--- Input for this task Enclosed Below ---

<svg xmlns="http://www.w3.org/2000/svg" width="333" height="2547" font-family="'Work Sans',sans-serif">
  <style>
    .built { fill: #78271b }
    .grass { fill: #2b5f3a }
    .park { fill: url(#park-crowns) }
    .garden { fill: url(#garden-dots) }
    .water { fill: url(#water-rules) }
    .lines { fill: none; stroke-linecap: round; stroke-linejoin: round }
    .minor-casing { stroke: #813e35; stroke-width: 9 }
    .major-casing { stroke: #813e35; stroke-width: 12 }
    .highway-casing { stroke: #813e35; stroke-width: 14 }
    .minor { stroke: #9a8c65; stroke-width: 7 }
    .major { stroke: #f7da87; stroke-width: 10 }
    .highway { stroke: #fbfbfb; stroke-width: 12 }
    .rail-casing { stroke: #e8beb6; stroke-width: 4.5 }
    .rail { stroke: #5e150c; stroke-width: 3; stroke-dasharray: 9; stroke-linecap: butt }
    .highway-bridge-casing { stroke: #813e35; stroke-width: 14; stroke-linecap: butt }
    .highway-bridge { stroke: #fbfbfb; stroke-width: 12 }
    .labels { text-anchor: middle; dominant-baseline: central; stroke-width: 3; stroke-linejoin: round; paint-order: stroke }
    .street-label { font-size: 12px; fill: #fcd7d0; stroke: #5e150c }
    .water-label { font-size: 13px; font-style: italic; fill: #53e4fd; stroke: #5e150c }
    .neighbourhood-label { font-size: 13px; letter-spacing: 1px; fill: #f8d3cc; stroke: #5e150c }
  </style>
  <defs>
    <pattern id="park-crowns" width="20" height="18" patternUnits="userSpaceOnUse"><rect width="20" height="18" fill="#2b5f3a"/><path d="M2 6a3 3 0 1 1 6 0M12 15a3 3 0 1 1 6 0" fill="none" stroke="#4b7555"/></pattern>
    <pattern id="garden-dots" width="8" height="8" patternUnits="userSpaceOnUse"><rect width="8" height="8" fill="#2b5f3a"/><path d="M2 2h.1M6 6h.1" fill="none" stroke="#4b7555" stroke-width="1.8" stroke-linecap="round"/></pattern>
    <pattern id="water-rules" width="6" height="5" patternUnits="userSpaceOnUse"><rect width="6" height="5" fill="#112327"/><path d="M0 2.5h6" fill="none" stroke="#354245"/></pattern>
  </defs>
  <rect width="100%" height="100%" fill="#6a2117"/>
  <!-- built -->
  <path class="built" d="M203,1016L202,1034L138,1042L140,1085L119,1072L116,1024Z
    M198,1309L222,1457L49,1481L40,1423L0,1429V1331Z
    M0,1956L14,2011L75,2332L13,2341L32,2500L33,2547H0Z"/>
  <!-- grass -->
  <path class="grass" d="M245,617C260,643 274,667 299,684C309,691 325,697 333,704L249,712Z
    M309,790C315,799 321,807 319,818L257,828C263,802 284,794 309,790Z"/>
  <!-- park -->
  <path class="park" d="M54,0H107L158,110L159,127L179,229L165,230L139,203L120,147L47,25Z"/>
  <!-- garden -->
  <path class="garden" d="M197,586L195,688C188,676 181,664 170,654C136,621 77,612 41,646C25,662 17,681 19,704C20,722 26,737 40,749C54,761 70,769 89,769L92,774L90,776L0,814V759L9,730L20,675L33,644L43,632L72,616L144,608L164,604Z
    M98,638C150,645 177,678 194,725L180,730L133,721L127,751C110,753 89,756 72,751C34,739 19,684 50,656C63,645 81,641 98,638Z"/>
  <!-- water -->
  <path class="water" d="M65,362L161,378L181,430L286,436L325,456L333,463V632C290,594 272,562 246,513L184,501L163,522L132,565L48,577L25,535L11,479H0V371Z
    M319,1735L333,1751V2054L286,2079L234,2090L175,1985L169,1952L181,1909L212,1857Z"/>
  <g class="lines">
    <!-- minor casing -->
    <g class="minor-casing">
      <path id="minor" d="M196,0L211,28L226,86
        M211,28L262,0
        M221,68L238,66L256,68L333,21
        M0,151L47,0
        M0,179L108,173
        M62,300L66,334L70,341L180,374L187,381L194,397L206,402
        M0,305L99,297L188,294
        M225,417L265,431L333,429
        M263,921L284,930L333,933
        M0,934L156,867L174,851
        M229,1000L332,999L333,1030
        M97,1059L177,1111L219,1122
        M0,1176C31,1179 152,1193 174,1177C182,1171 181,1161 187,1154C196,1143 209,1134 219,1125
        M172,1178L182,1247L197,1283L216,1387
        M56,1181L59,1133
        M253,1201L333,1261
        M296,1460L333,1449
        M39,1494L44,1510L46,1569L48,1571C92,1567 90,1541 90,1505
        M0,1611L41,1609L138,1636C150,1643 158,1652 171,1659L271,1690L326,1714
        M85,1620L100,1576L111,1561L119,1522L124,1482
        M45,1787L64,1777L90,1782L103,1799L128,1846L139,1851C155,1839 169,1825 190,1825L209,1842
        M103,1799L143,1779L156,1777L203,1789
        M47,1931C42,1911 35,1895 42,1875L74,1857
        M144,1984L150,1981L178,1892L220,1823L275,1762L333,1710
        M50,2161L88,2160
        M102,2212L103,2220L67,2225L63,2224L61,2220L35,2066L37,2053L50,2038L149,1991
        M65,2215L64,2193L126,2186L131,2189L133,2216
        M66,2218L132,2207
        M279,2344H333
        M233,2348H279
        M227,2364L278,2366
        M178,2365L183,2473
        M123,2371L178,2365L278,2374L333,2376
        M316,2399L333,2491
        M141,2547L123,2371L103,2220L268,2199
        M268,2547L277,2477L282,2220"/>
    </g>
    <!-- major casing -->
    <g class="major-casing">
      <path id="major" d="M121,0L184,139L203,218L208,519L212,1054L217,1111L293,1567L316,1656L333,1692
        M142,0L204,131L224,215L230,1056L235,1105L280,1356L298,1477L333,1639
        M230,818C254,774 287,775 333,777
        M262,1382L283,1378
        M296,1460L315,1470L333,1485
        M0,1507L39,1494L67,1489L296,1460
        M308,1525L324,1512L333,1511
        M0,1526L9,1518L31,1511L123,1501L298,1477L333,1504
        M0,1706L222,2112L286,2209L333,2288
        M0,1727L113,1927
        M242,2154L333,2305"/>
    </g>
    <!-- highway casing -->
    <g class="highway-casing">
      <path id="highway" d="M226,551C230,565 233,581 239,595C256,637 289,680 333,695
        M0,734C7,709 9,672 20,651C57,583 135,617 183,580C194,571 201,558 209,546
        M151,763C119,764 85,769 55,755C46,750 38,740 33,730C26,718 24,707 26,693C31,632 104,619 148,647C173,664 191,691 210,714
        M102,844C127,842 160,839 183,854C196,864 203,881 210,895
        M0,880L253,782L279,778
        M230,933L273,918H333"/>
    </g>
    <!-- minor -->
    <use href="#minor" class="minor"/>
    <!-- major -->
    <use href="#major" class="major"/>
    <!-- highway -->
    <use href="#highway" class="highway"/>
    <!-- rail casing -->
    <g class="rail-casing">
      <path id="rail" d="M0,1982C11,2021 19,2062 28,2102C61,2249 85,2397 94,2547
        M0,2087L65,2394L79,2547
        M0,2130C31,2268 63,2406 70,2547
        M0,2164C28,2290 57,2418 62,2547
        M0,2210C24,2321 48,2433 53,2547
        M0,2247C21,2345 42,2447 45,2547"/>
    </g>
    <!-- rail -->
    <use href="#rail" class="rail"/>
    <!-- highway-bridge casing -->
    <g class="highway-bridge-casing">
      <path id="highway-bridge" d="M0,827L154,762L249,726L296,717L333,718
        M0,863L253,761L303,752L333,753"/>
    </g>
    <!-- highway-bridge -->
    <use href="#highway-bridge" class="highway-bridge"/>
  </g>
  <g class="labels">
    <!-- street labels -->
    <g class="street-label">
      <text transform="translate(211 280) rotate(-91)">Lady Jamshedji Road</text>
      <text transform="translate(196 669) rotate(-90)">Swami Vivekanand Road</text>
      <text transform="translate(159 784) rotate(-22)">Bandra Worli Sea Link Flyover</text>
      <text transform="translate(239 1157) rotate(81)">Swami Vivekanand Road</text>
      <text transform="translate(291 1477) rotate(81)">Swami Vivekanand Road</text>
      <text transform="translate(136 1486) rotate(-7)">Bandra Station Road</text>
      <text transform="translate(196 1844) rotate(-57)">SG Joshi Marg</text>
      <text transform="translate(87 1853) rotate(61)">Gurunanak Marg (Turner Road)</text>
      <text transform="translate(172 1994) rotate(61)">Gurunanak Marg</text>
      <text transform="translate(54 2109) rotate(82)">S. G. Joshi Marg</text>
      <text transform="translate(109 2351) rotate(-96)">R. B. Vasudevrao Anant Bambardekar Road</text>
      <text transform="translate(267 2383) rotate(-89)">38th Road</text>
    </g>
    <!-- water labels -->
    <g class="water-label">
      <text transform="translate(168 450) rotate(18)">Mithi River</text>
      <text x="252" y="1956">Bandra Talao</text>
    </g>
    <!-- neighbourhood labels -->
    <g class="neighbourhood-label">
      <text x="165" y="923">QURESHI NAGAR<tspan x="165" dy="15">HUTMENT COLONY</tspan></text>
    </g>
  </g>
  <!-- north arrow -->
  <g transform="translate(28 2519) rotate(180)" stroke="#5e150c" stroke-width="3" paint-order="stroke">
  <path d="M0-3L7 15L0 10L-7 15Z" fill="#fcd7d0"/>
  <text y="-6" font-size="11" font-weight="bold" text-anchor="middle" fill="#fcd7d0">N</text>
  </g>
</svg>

--- End of Enclosed Input for this task ---

_What you will do_: Above are some lines. Repeat exactly, and only, those from the line that has "M309,790C315,799 321,807 319,818L257,828C263,802" through the line that has "<!-- water -->".

_Task answer_:
    M309,790C315,799 321,807 319,818L257,828C263,802 284,794 309,790Z"/>
  <!-- park -->
  <path class="park" d="M54,0H107L158,110L159,127L179,229L165,230L139,203L120,147L47,25Z"/>
  <!-- garden -->
  <path class="garden" d="M197,586L195,688C188,676 181,664 170,654C136,621 77,612 41,646C25,662 17,681 19,704C20,722 26,737 40,749C54,761 70,769 89,769L92,774L90,776L0,814V759L9,730L20,675L33,644L43,632L72,616L144,608L164,604Z
    M98,638C150,645 177,678 194,725L180,730L133,721L127,751C110,753 89,756 72,751C34,739 19,684 50,656C63,645 81,641 98,638Z"/>
  <!-- water -->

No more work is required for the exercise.